PASSAGE SHOWN =
■ ■ ■ ■ ■ ■ ■
For example, it describes how an animal’s energy needs relate to its mass. An adult elephant clocks in at 5,440 kilograms and eats up to 270 kilograms of food a day — five per cent of its body weight. A hummingbird weighs 2.5 to 4.5 grams and burns food so fast, it must eat 1.5 to three times its body weight in food each day.

(If elephants had hummingbird metabolisms, the Serengeti would likely have turned to desert long ago.)

Math also predicts how, as an animal grows, its volume grows faster than its surface area, with implications for animals, city planners and engineers. Large animals have a harder time cooling themselves than small animals, and small animals have greater difficulty retaining heat in cold weather. This is why small children must bundle up in cool weather while their mommies go about in yoga gear.

Applying these and similar laws to cities, urban physicists calculated that, as a city grows and its population density increases, the city consumes less energy overall and more efficiently. People in big, dense urban centres drive less, walk more and walk to work more often — and, therefore, tend to walk faster.
■ ■ ■ ■ ■ ■ ■
INPUT DATA =

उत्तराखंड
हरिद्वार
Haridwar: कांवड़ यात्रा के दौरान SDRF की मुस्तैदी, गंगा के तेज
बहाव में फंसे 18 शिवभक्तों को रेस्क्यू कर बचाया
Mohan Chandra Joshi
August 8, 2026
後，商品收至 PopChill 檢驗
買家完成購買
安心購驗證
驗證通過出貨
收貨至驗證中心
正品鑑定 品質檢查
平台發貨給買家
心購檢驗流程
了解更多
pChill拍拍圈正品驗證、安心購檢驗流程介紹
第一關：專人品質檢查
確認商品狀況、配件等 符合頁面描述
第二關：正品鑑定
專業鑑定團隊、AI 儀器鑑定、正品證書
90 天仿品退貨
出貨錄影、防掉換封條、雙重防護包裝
■ ■ ■ ■ ■ ■ ■
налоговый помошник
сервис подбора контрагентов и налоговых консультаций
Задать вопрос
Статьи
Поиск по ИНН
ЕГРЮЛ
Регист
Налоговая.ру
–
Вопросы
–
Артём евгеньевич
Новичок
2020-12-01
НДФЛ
■ ■ ■ ■ ■ ■ ■
TASK TO COMPLETE = Extend the text on scaling in animals and cities, picking up after its last sentence, which ends "tend to walk faster."

ANSWER SPACE =
Food and other goods require less extensive transportation within these cities, leading to more efficient distribution. As well, bigger buildings and cities retain heat, with less energy used in winter (but more energy used for air conditioning in hot, muggy seasons).

However, these conclusions apply only if a city has few suburbs. Research has found that suburbs negate large city centres’ energy savings. As in the story of the three bears, mid-sized cities, without suburbs, are just right.

And Greater Victoria, roly-poly spreading out on its soft South Island sofa, is too small and sparsely populated overall to see those efficiencies.